====== RECORDED DATA

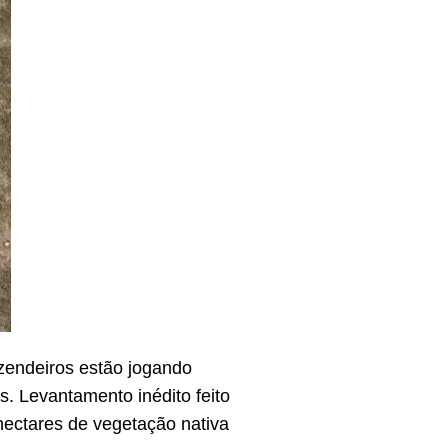
azendeiros estão jogando
. Levantamento inédito feito
 hectares de vegetação nativa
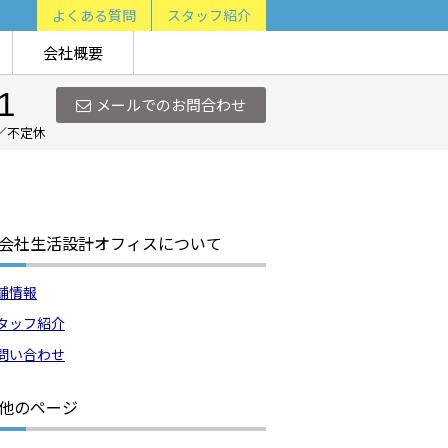
よくある質問
スタッフ紹介
会社概要
1
メールでのお問合わせ
日／不定休
会社生活設計オフィスについて
舗情報
タッフ紹介
問い合わせ
他のページ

============

Reproduce all of the entries above word for word, but leave out their pictures.

## RESPONSE AREA
azendeiros estão jogando
. Levantamento inédito feito
 hectares de vegetação nativa
よくある質問
スタッフ紹介
会社概要
1
メールでのお問合わせ
日／不定休
会社生活設計オフィスについて
舗情報
タッフ紹介
問い合わせ
他のページ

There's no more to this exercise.